Update the material's lines by replacing "desktop" with "laptop" and keeping every other word as it is. Leave the pictures out of your answer.

Start of Exercise inputs

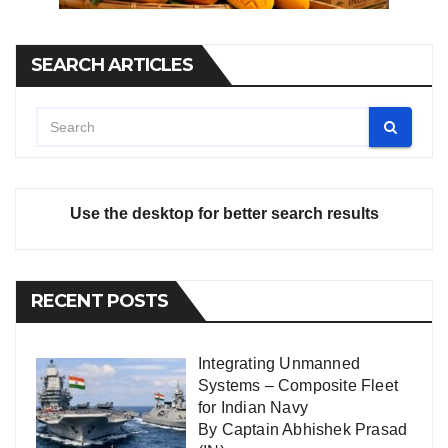
SEARCH ARTICLES
Use the desktop for better search results
RECENT POSTS
Integrating Unmanned
Systems – Composite Fleet
for Indian Navy
By Captain Abhishek Prasad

End of Exercise inputs

◆ Answer for this exercise
SEARCH ARTICLES
Use the laptop for better search results
RECENT POSTS
Integrating Unmanned
Systems – Composite Fleet
for Indian Navy
By Captain Abhishek Prasad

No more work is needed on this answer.